Excerpt provided:
# Worm gears



## dirty tools (Sep 7, 2020)

The need some help

my 1916 South Bend worm gear. Finally said enough is enought
due to its age I can’t get factory parts.
 I have called Boston Gear they can not help
i have the apron apart and can ship the gear, clutch assy


----------



## dirty tools (Sep 7, 2020)

Pictures of the gears


----------



## benmychree (Sep 7, 2020)

From the pics, it does not look all that bad, what is the problem?


----------



## dirty tools (Sep 7, 2020)

Gears are warn out won’t stay engaged


----------



## Lo-Fi (Sep 7, 2020)

Direct replacements like for like would be very hard to produce on a manual machine. The curved thread of the worm can't be cut with conventional means. That being said, a straight worm and wheel are possible, depending on your experience and equipment available?


----------



## markba633csi (Sep 7, 2020)

Your best bet might be to try and buy another apron/saddle from an Ebay seller or Craigslist, or maybe find just the gears you need if you are lucky.
Otherwise you are likely going to have to adapt some off the shelf gears. You could machine off the bad teeth and fit new peripheral "dentures". Use one of the new high-tech Loctites they'll never come loose
-Mark


----------

Dataset excerpt:
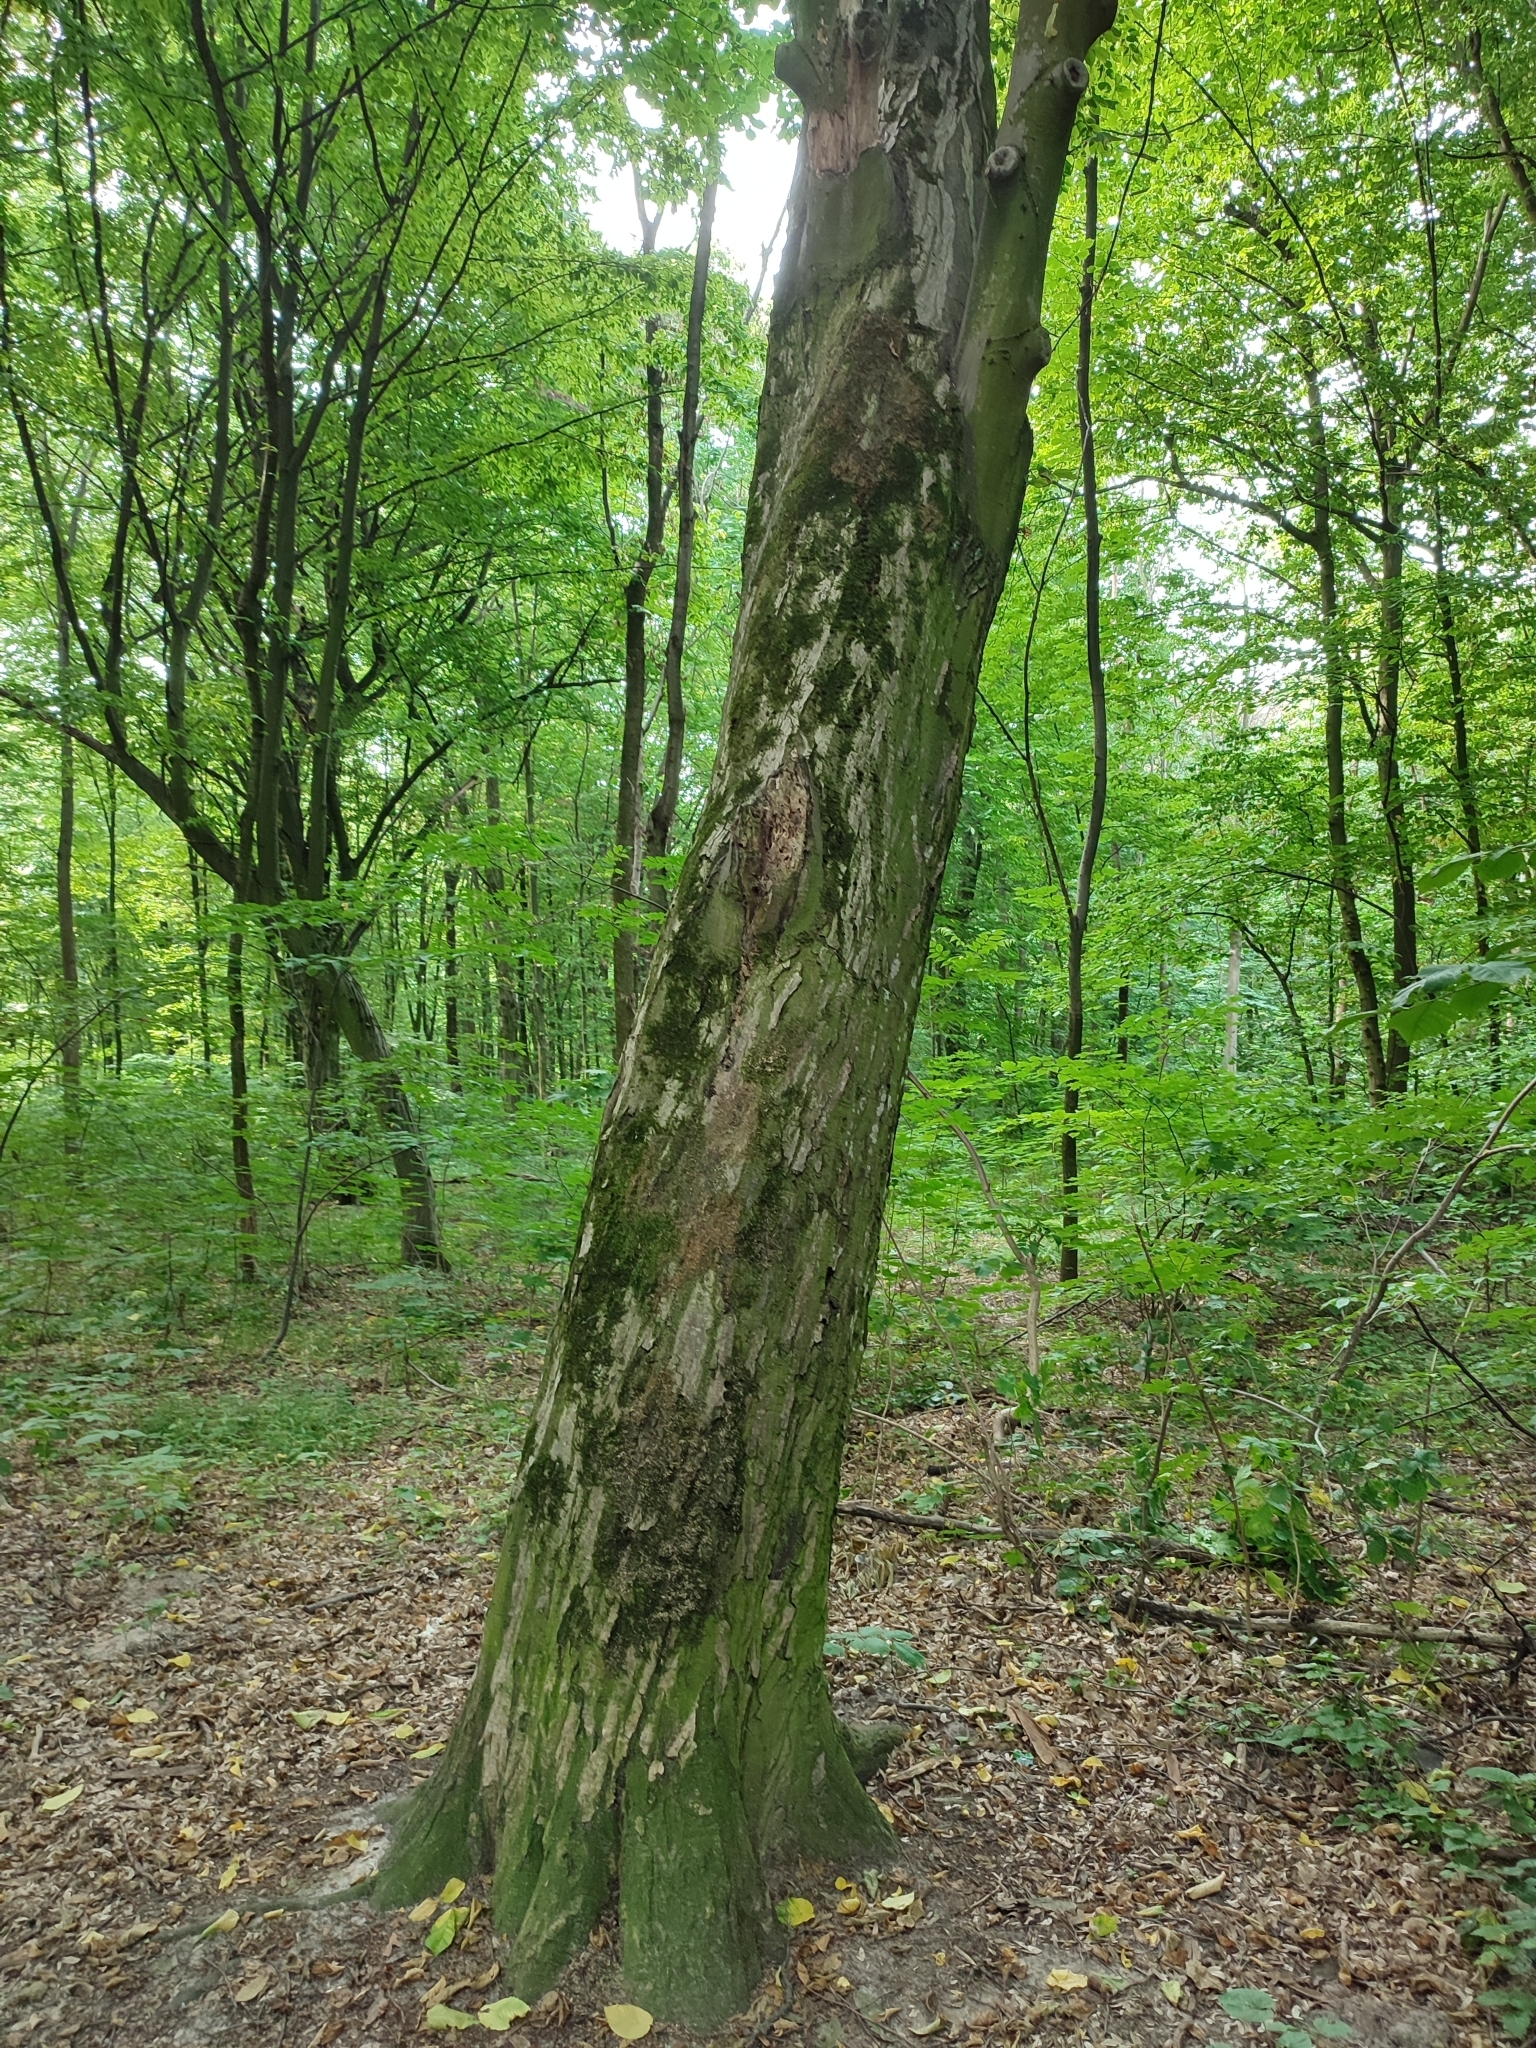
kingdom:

Task instructions: Please write out the passage of the worm gear thread from "## markba633csi (Sep" up to and including "you are lucky.".

Written solution:
## markba633csi (Sep 7, 2020)

Your best bet might be to try and buy another apron/saddle from an Ebay seller or Craigslist, or maybe find just the gears you need if you are lucky.